# Testo di studio:
■ ■ ■ ■ ■

Di tutti i dati identificativi sopra riportati, soffermiamo un momento la nostra attenzione sugli orientamenti geografici delle due aperture, perché ci sarà utile nel seguito.
Per orientamento geografico rispetto al Nord (Fig.4), intendo l’angolo rispetto al Nord formato da una linea retta perpendicolare all’apertura che si prolunghi verso l’orizzonte.
Dobbiamo tenere conto che nel contesto in trattazione, tutti gli angoli devono essere misurati solo ed esclusivamente in senso orario, iniziando sempre dal Nord geografico (Nord = 0°).
Per gli eventuali lettori che non hanno molta confidenza con alcune nozioni astronomiche, prima di proseguire ho bisogno di introdurre la definizione di azimut, usato in astronomia e in geodesia. Cerco di farlo in modo semplice e sintetico.
L’azimut di un determinato astro indica un arco di orizzonte compreso tra il nord e la verticale dell’astro stesso, misurati da un ben definito punto di osservazione.
Per illustrare anche graficamente il concetto di azimut, potremmo basarci di nuovo sulla figura precedente, molto semplice. Preferisco però utilizzare direttamente il diagramma solare riferito alla posizione geografica della Gurfa, ottenuto mediante un software informatico specifico.
L’arco di colore rosso chiaro indica il percorso apparente del sole il 21 giugno, quello più in basso di colore azzurro chiaro indica il percorso del 21 dicembre.
Le due sagome di colore rosso a forma di pentagono allungato schematizzano l’orientamento delle due aperture descritto in precedenza.
Il diagramma solare della Gurfa (Fig.5) mostra la relazione che esiste fra l’orientamento geografico delle due aperture sopra descritto, e due precisi valori di azimut (120°/140° e 240°, rispettivamente alba e tramonto del solstizio di dicembre).
L’astro di cui stiamo osservando i valori di azimut è quindi il Sole.

■ ■ ■ ■ ■

Righe contenute in un dataset
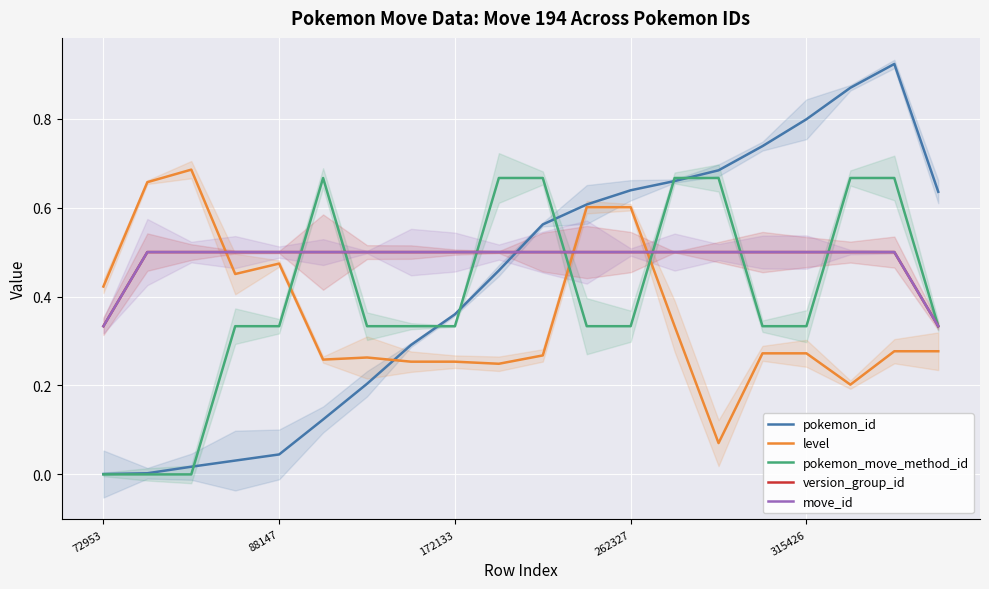

What is the value of the version_group_id point at the 17th from the left?

0.5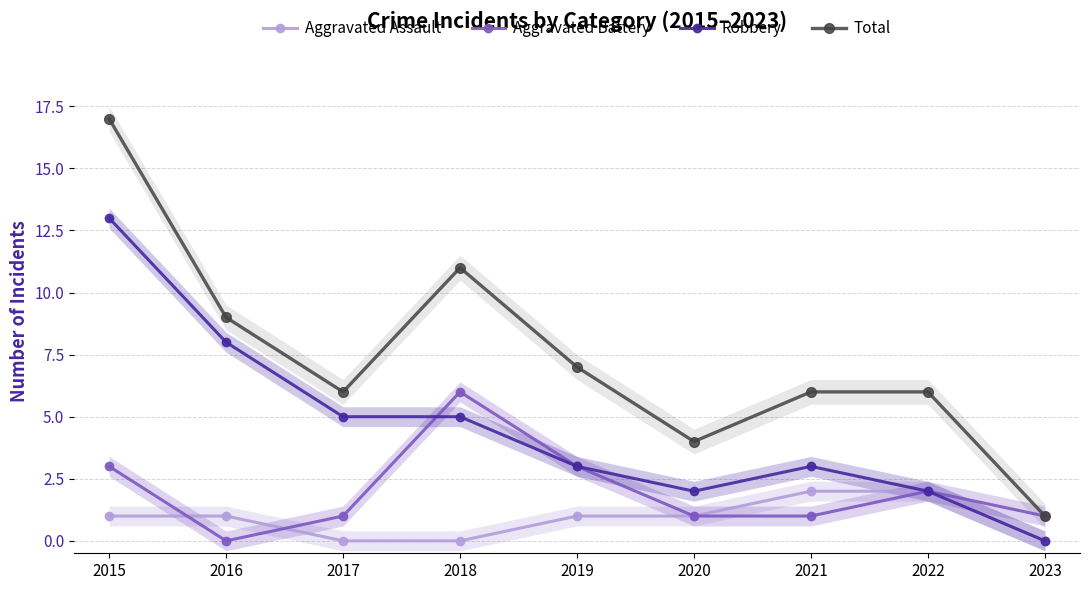

The value of Robbery at 2020 is 3. True or false?

False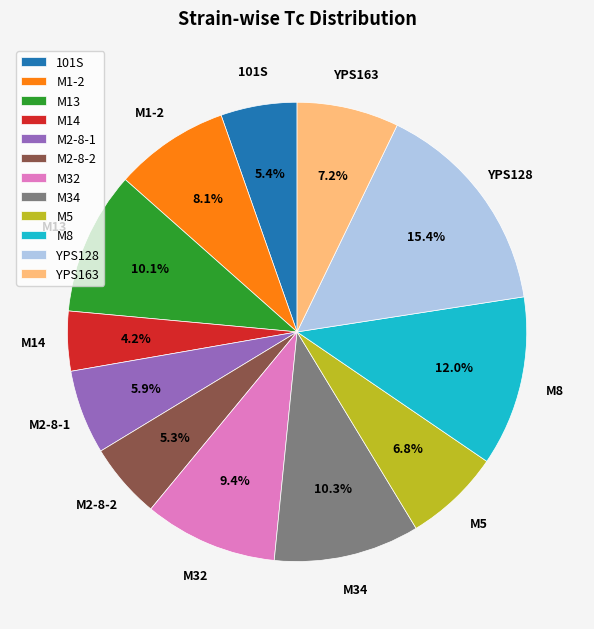

Which slice is the largest?

YPS128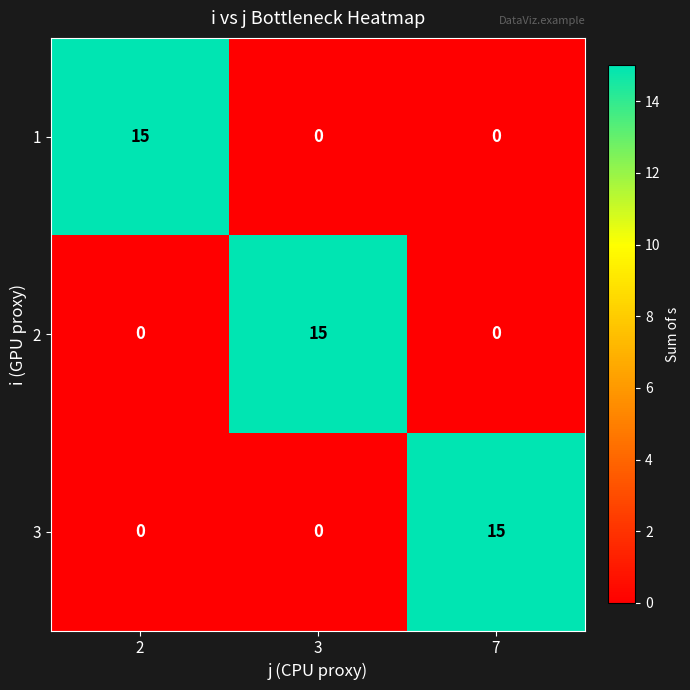

What is the average value of the 2 series?

5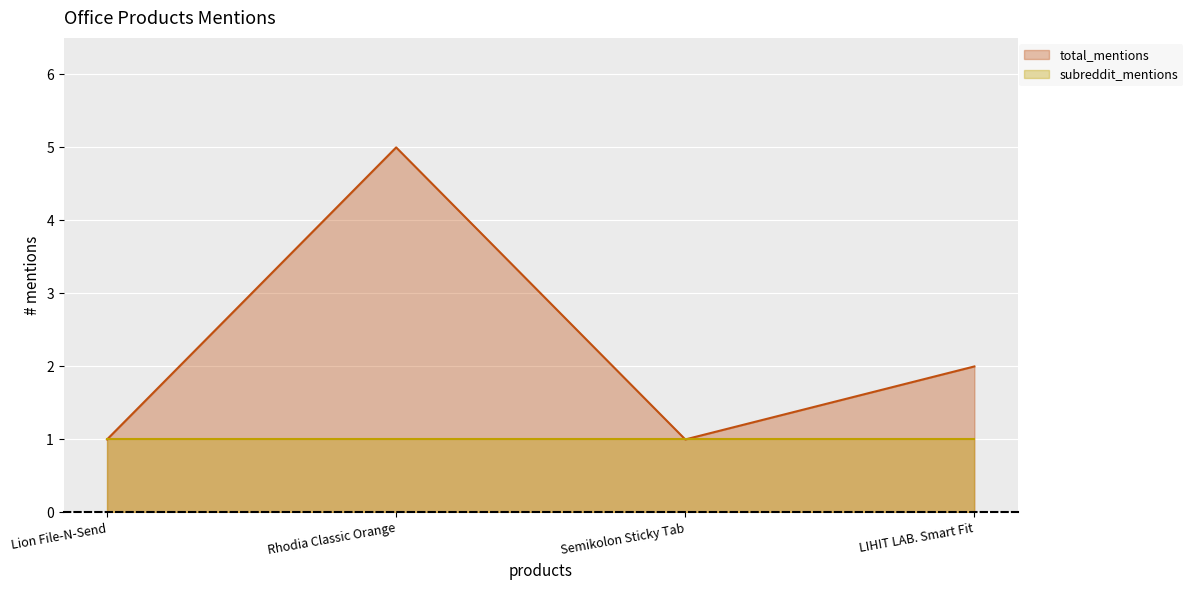

How many values are below 2?

2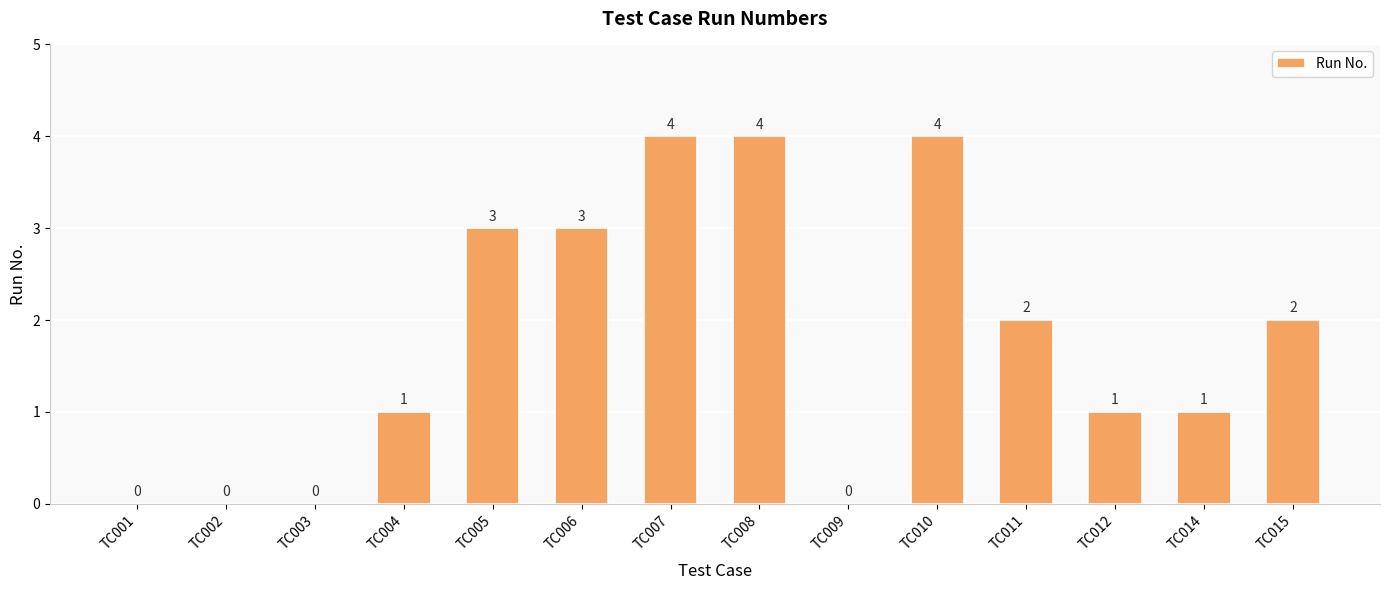

Approximately how many times larger is the value at TC011 compared to TC007?

0.5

■ ■ ■ ■ ■

# Consegne:
A - Riscrivi tutto ciò che va da "L’arco di colore" fino a "del 21 dicembre." nel testo di studio, mettendo "celeste" al posto di "azzurro chiaro".
B - Rispondi a queste domande sul testo di studio:
(i) Da quale punto si comincia sempre a misurare gli angoli?
(ii) Che cosa indica l'arco di colore rosso chiaro nel diagramma solare?
(iii) Quale astro viene osservato per i valori di azimut?
C - Per ciascuna affermazione indica se concorda con il testo di studio. Motiva ogni risposta con le parole del testo che la decidono.
(i) Gli angoli vanno misurati in senso antiorario.
(ii) Il diagramma solare della Gurfa è stato ottenuto con un software informatico.
(iii) Le due sagome rosse hanno la forma di un triangolo.
Le righe non hanno alcun legame con il testo di studio.

# Risposte per consegna:
A -
L’arco di colore rosso chiaro indica il percorso apparente del sole il 21 giugno, quello più in basso di colore celeste indica il percorso del 21 dicembre.

B -
(i) Dal Nord geografico (Nord = 0°).
(ii) Il percorso apparente del sole il 21 giugno.
(iii) Il Sole.

C -
(i) No: "tutti gli angoli devono essere misurati solo ed esclusivamente in senso orario".
(ii) Sì: "ottenuto mediante un software informatico specifico".
(iii) No: "a forma di pentagono allungato".